Haus der Gesundheit soll in zwei Jahren saniert sein

Spandau. Für den Umbau des Hauses der Gesundheit sind die Planungen so gut wie abgeschlossen. Bis 2015 soll das bezirkseigene Gebäude fertig saniert sein. Die Dachreparatur, die für 2013 angekündigt war, verschiebt sich aber.

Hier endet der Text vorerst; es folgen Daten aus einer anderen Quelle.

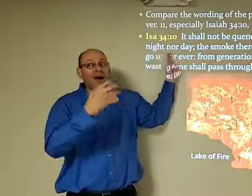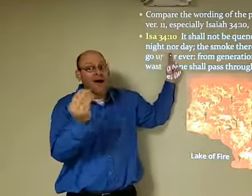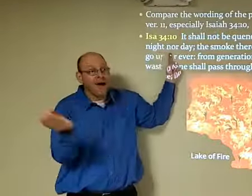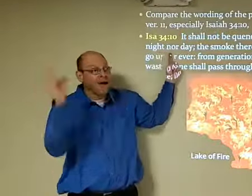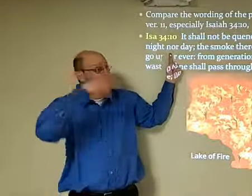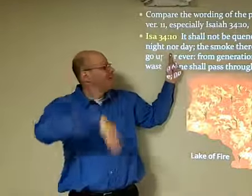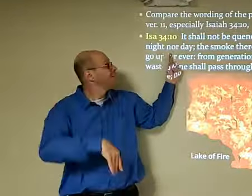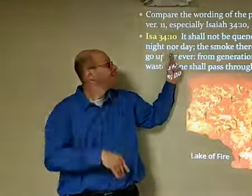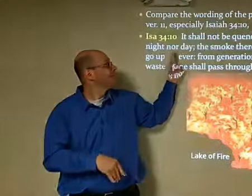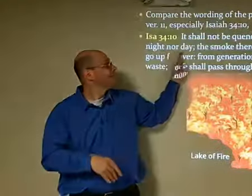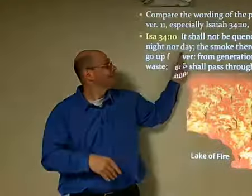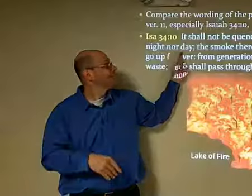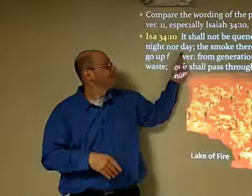All day, all night.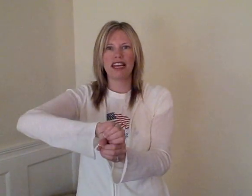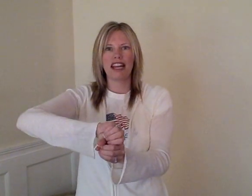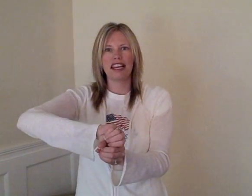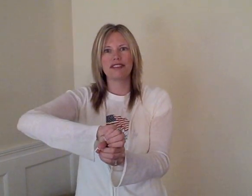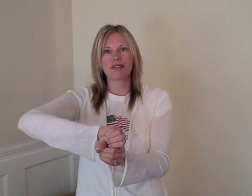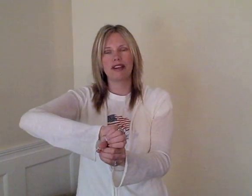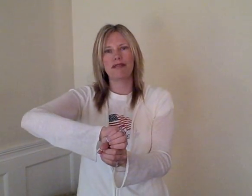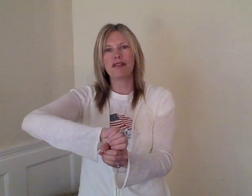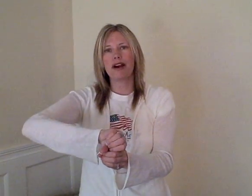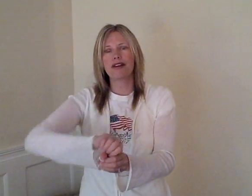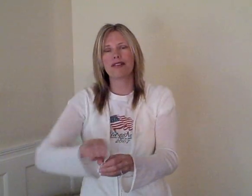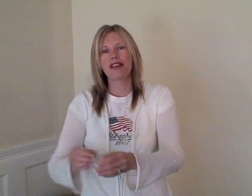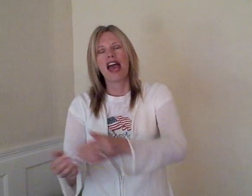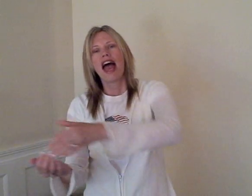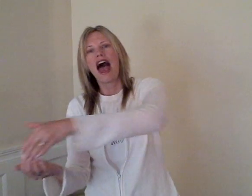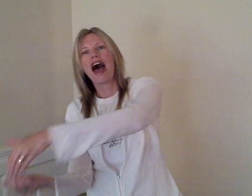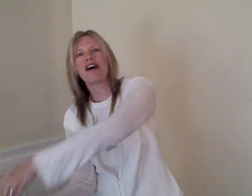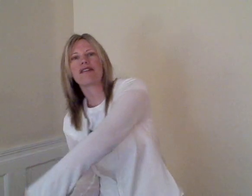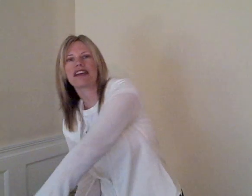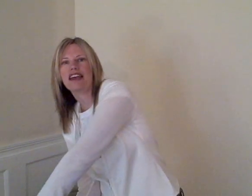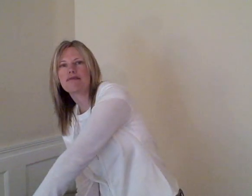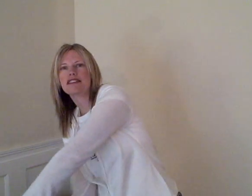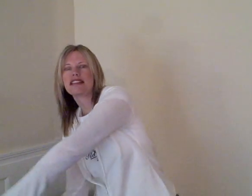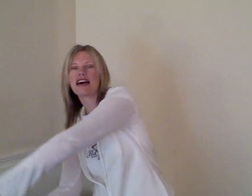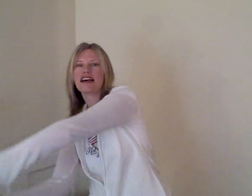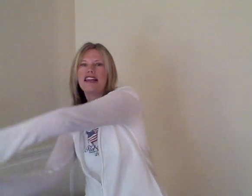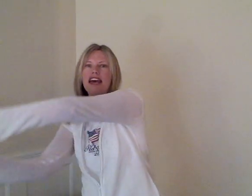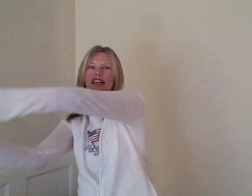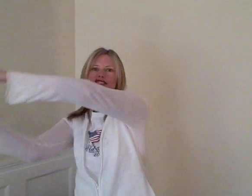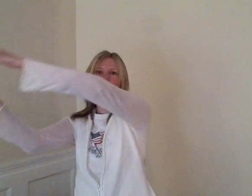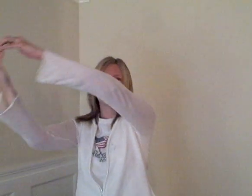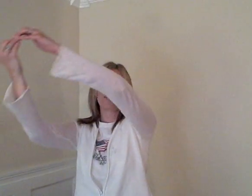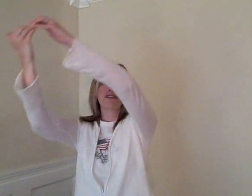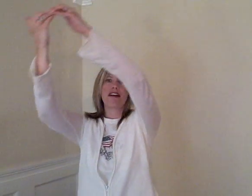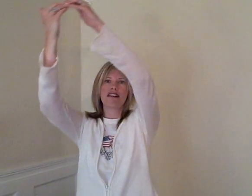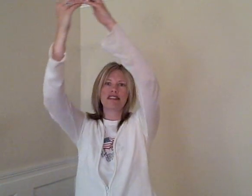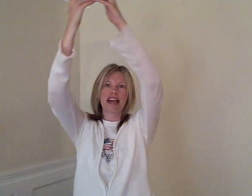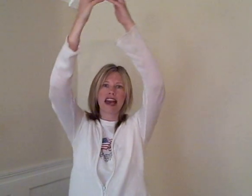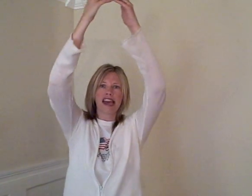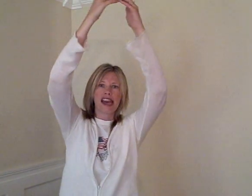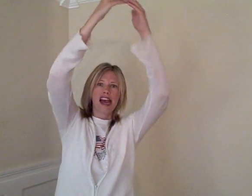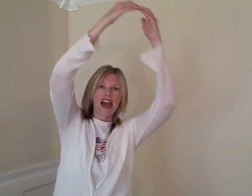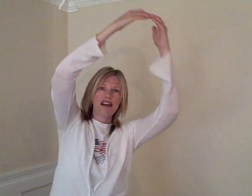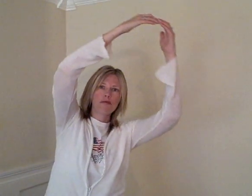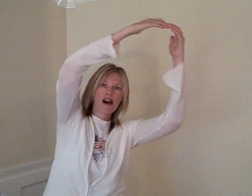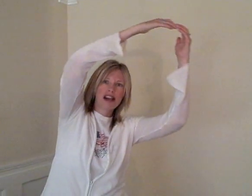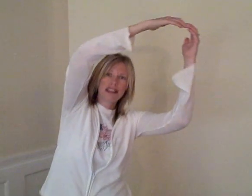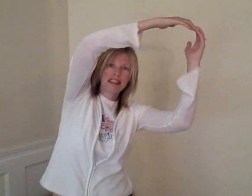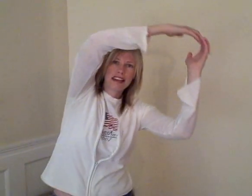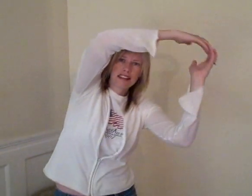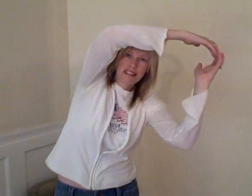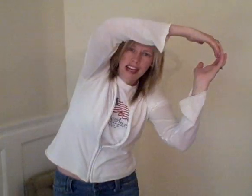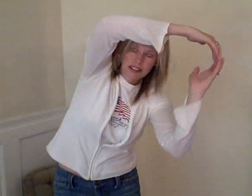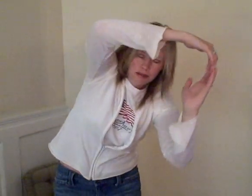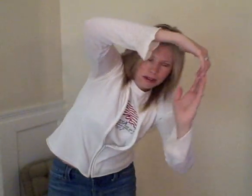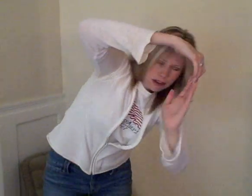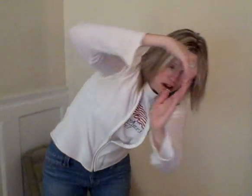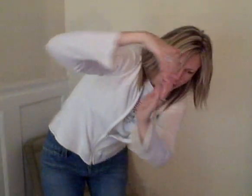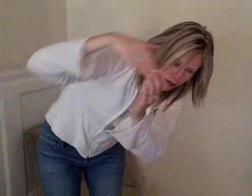an ice cream cone. Out came the sun and it shone all day. And one little ice cream cone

Das Komplett-Paket für den Umbau des Hauses der Gesundheit ist fast fertig geschnürt. Die planerischen Voraussetzungen sind so gut wie vollendet und das Projekt so weit vorbereitet, um es noch vor Weihnachten im Bezirksamt beschließen zu können, informierte Bürgermeister Helmut Kleebank (SPD) am 5. Dezember im Haushaltsausschuss. Ziel der Planer ist es, das Gebäude bis spätestens Ende 2015 saniert zu haben. Dann könnten die Volkshochschule und das Altstadtmanagement einziehen.

Wie berichtet hatte der Liegenschaftsfonds Berlin das ehemalige Haus der Gesundheit im August dieses Jahres an den Bezirk zurück übertragen. Der barrierefreie Umbau des Gebäudes am Eingang zur Altstadt kostet etwa drei Millionen Euro.

Das Geld ist im Spandauer Doppelhaushalt 2014/2015 eingestellt. Der Haushalt war unlängst vom zuständigen Hauptausschuss des Berliner Abgeordnetenhauses mit einer Sparauflage in Höhe von 433.000 Euro genehmigt worden (wir berichteten). Weil die Bausubstanz des Gebäudes gefährdet ist, sollte noch in diesem Jahr das marode Dach saniert werden.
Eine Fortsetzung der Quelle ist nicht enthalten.